What is being asked: Reproduce the listing in its entirety. Do not reproduce the pictures.

Information provided:
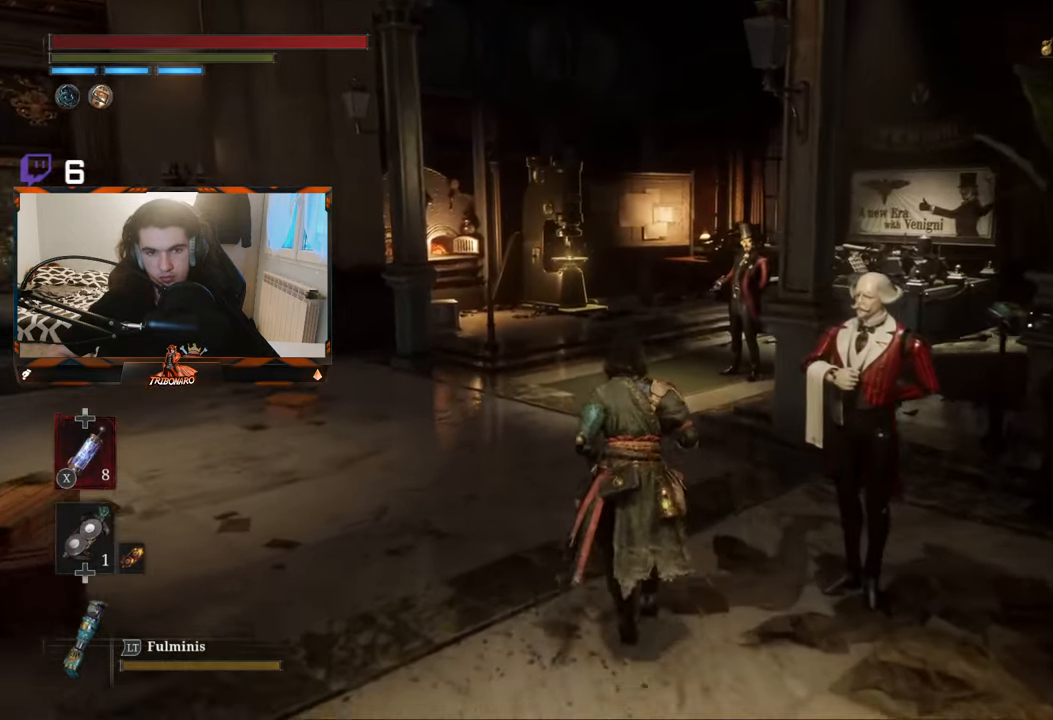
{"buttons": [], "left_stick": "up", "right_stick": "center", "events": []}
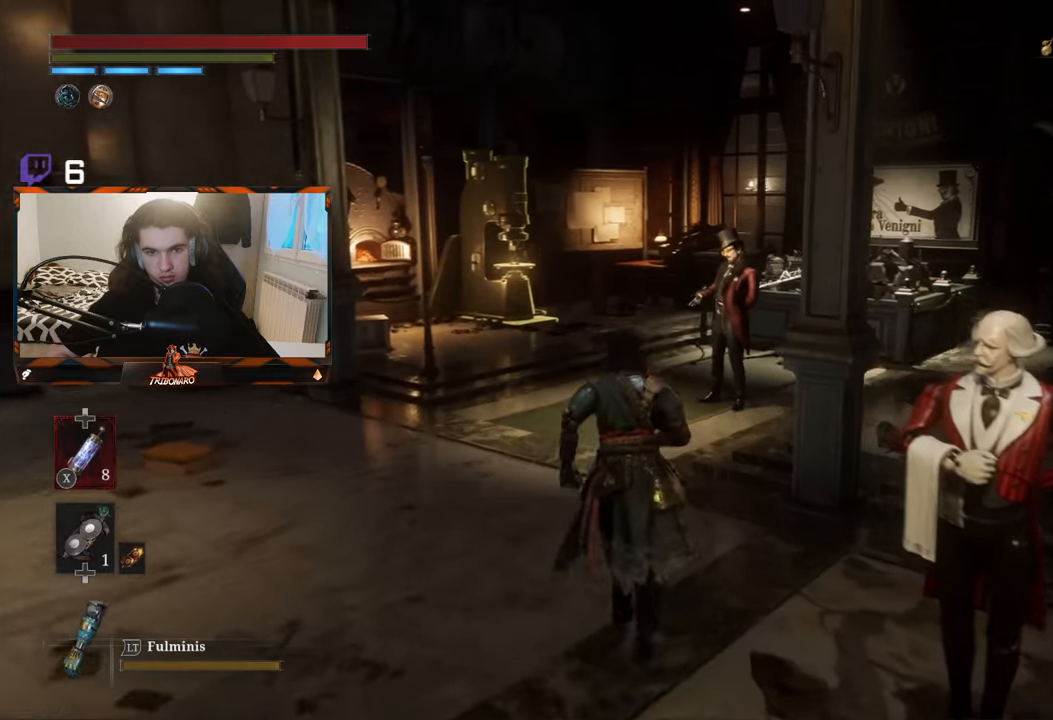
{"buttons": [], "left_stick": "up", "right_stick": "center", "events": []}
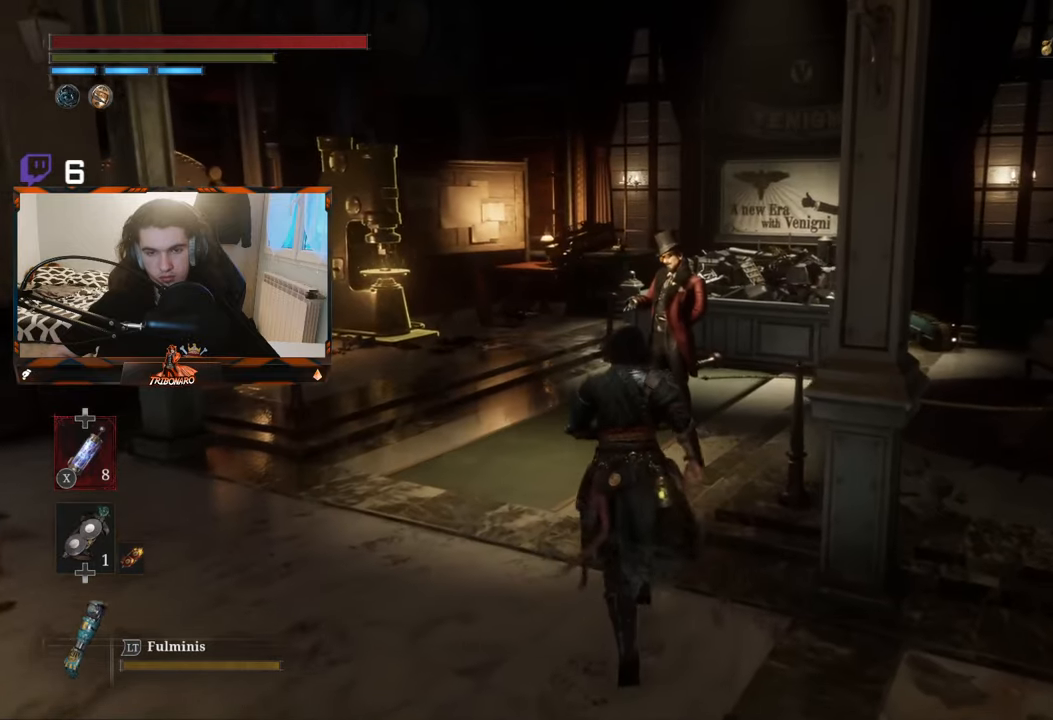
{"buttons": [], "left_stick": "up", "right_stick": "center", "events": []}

The answer:
{"buttons": [], "left_stick": "up", "right_stick": "center", "events": []}
{"buttons": [], "left_stick": "up", "right_stick": "center", "events": []}
{"buttons": [], "left_stick": "up", "right_stick": "center", "events": []}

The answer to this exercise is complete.